WORK INSTRUCTION: Please reproduce the text of every entry below word for word, leaving out the pictures.

(Dataset entries)
_ _ _ _ _
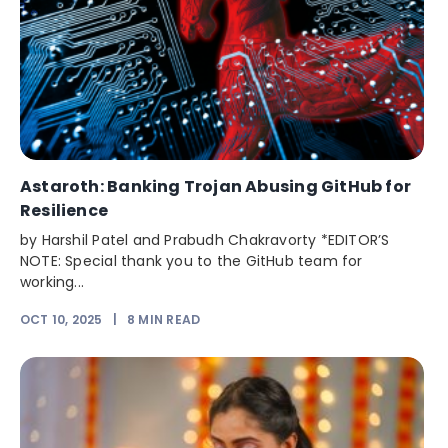
Astaroth: Banking Trojan Abusing GitHub for
Resilience
by Harshil Patel and Prabudh Chakravorty *EDITOR’S
NOTE: Special thank you to the GitHub team for
working...
OCT 10, 2025
|
8
MIN READ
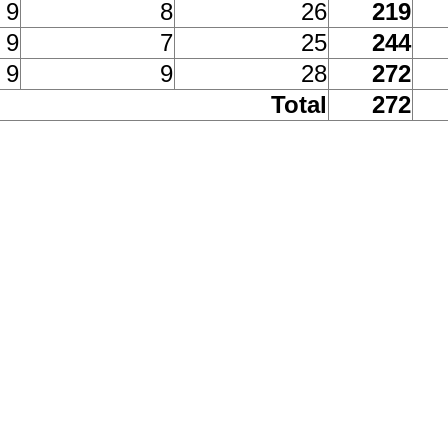
9
8
26
219
9
7
25
244
9
9
28
272
Total
272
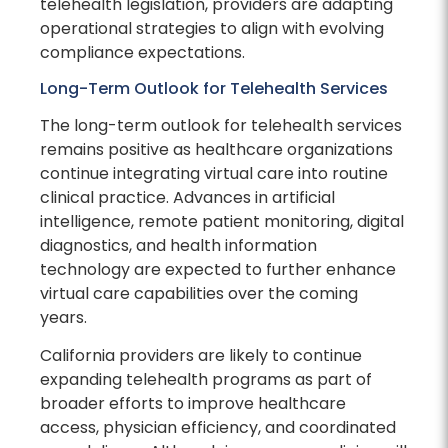
telehealth legislation, providers are adapting
operational strategies to align with evolving
compliance expectations.
Long-Term Outlook for Telehealth Services
The long-term outlook for telehealth services
remains positive as healthcare organizations
continue integrating virtual care into routine
clinical practice. Advances in artificial
intelligence, remote patient monitoring, digital
diagnostics, and health information
technology are expected to further enhance
virtual care capabilities over the coming
years.
California providers are likely to continue
expanding telehealth programs as part of
broader efforts to improve healthcare
access, physician efficiency, and coordinated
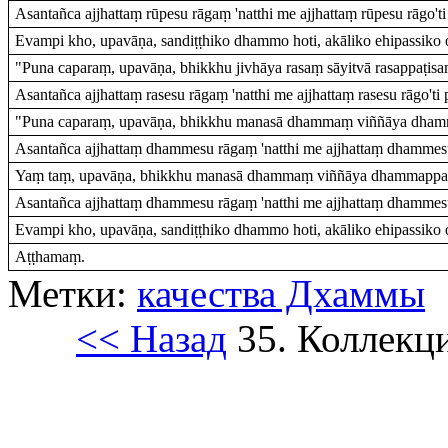
Asantañca ajjhattaṃ rūpesu rāgaṃ 'natthi me ajjhattaṃ rūpesu rāgo'ti 
Evampi kho, upavāṇa, sandiṭṭhiko dhammo hoti, akāliko ehipassiko o
"Puna caparaṃ, upavāṇa, bhikkhu jivhāya rasaṃ sāyitvā rasappaṭisaṃ
Asantañca ajjhattaṃ rasesu rāgaṃ 'natthi me ajjhattaṃ rasesu rāgo'ti p
"Puna caparaṃ, upavāṇa, bhikkhu manasā dhammaṃ viññāya dhamma
Asantañca ajjhattaṃ dhammesu rāgaṃ 'natthi me ajjhattaṃ dhammesu 
Yaṃ taṃ, upavāṇa, bhikkhu manasā dhammaṃ viññāya dhammappaṭi
Asantañca ajjhattaṃ dhammesu rāgaṃ 'natthi me ajjhattaṃ dhammesu 
Evampi kho, upavāṇa, sandiṭṭhiko dhammo hoti, akāliko ehipassiko 
Aṭṭhamaṃ.
Метки:
качества Дхаммы
<< Назад
35. Коллекц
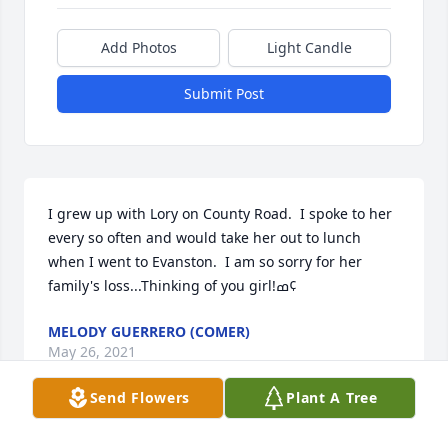
Add Photos
Light Candle
Submit Post
I grew up with Lory on County Road.  I spoke to her 
every so often and would take her out to lunch 
when I went to Evanston.  I am so sorry for her 
family's loss...Thinking of you girl!ߘ¢
MELODY GUERRERO (COMER)
May 26, 2021
Send Flowers
Plant A Tree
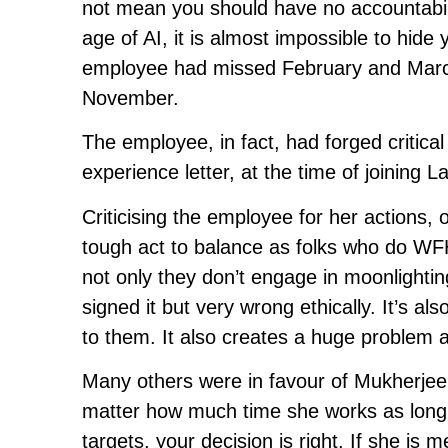
not mean you should have no accountabilit
age of AI, it is almost impossible to hide y
employee had missed February and March
November.
The employee, in fact, had forged critical 
experience letter, at the time of joining
Criticising the employee for her actions, 
tough act to balance as folks who do WFH
not only they don’t engage in moonlightin
signed it but very wrong ethically. It’s a
to them. It also creates a huge problem as
Many others were in favour of Mukherjee’
matter how much time she works as long a
targets, your decision is right. If she is 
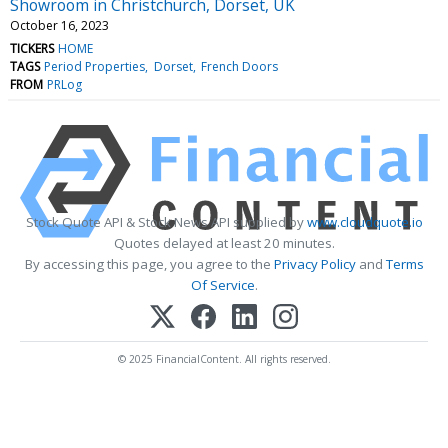
Showroom in Christchurch, Dorset, UK
October 16, 2023
TICKERS
HOME
TAGS
Period Properties
Dorset
French Doors
FROM
PRLog
Stock Quote API & Stock News API supplied by
www.cloudquote.io
Quotes delayed at least 20 minutes.
By accessing this page, you agree to the
Privacy Policy
and
Terms
Of Service
.
© 2025 FinancialContent. All rights reserved.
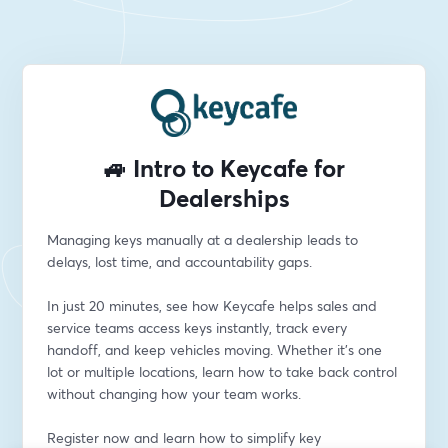
🚙 Intro to Keycafe for
Dealerships
Managing keys manually at a dealership leads to 
delays, lost time, and accountability gaps.
In just 20 minutes, see how Keycafe helps sales and 
service teams access keys instantly, track every 
handoff, and keep vehicles moving. Whether it’s one 
lot or multiple locations, learn how to take back control 
without changing how your team works.
Register now and learn how to simplify key 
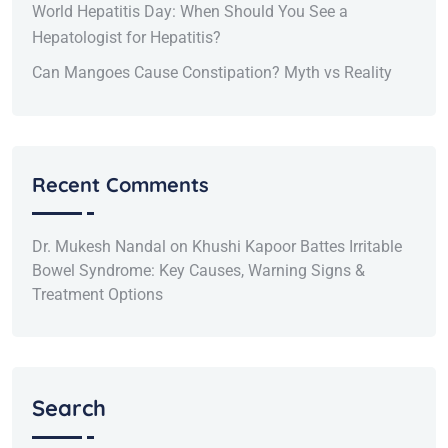
World Hepatitis Day: When Should You See a
Hepatologist for Hepatitis?
Can Mangoes Cause Constipation? Myth vs Reality
Recent Comments
Dr. Mukesh Nandal
on
Khushi Kapoor Battes Irritable
Bowel Syndrome: Key Causes, Warning Signs &
Treatment Options
Search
_ _ _ _ _
REPLY TO THE TASK:
Astaroth: Banking Trojan Abusing GitHub for
Resilience
by Harshil Patel and Prabudh Chakravorty *EDITOR’S
NOTE: Special thank you to the GitHub team for
working...
OCT 10, 2025
|
8
MIN READ
9
8
26
219
9
7
25
244
9
9
28
272
Total
272
telehealth legislation, providers are adapting
operational strategies to align with evolving
compliance expectations.
Long-Term Outlook for Telehealth Services
The long-term outlook for telehealth services
remains positive as healthcare organizations
continue integrating virtual care into routine
clinical practice. Advances in artificial
intelligence, remote patient monitoring, digital
diagnostics, and health information
technology are expected to further enhance
virtual care capabilities over the coming
years.
California providers are likely to continue
expanding telehealth programs as part of
broader efforts to improve healthcare
access, physician efficiency, and coordinated
Asantañca ajjhattaṃ rūpesu rāgaṃ 'natthi me ajjhattaṃ rūpesu rāgo'ti 
Evampi kho, upavāṇa, sandiṭṭhiko dhammo hoti, akāliko ehipassiko o
"Puna caparaṃ, upavāṇa, bhikkhu jivhāya rasaṃ sāyitvā rasappaṭisaṃ
Asantañca ajjhattaṃ rasesu rāgaṃ 'natthi me ajjhattaṃ rasesu rāgo'ti p
"Puna caparaṃ, upavāṇa, bhikkhu manasā dhammaṃ viññāya dhamma
Asantañca ajjhattaṃ dhammesu rāgaṃ 'natthi me ajjhattaṃ dhammesu 
Yaṃ taṃ, upavāṇa, bhikkhu manasā dhammaṃ viññāya dhammappaṭi
Asantañca ajjhattaṃ dhammesu rāgaṃ 'natthi me ajjhattaṃ dhammesu 
Evampi kho, upavāṇa, sandiṭṭhiko dhammo hoti, akāliko ehipassiko 
Aṭṭhamaṃ.
Метки:
качества Дхаммы
<< Назад
35. Коллекц
Add Photos
Light Candle
Submit Post
I grew up with Lory on County Road.  I spoke to her 
every so often and would take her out to lunch 
when I went to Evanston.  I am so sorry for her 
family's loss...Thinking of you girl!ߘ¢
MELODY GUERRERO (COMER)
May 26, 2021
Send Flowers
Plant A Tree
not mean you should have no accountabilit
age of AI, it is almost impossible to hide y
employee had missed February and March
November.
The employee, in fact, had forged critical 
experience letter, at the time of joining
Criticising the employee for her actions, 
tough act to balance as folks who do WFH
not only they don’t engage in moonlightin
signed it but very wrong ethically. It’s a
to them. It also creates a huge problem as
Many others were in favour of Mukherjee’
matter how much time she works as long a
targets, your decision is right. If she is 
Showroom in Christchurch, Dorset, UK
October 16, 2023
TICKERS
HOME
TAGS
Period Properties
Dorset
French Doors
FROM
PRLog
Stock Quote API & Stock News API supplied by
www.cloudquote.io
Quotes delayed at least 20 minutes.
By accessing this page, you agree to the
Privacy Policy
and
Terms
Of Service
.
© 2025 FinancialContent. All rights reserved.
🚙 Intro to Keycafe for
Dealerships
Managing keys manually at a dealership leads to 
delays, lost time, and accountability gaps.
In just 20 minutes, see how Keycafe helps sales and 
service teams access keys instantly, track every 
handoff, and keep vehicles moving. Whether it’s one 
lot or multiple locations, learn how to take back control 
without changing how your team works.
Register now and learn how to simplify key 
World Hepatitis Day: When Should You See a
Hepatologist for Hepatitis?
Can Mangoes Cause Constipation? Myth vs Reality
Recent Comments
Dr. Mukesh Nandal
on
Khushi Kapoor Battes Irritable
Bowel Syndrome: Key Causes, Warning Signs &
Treatment Options
Search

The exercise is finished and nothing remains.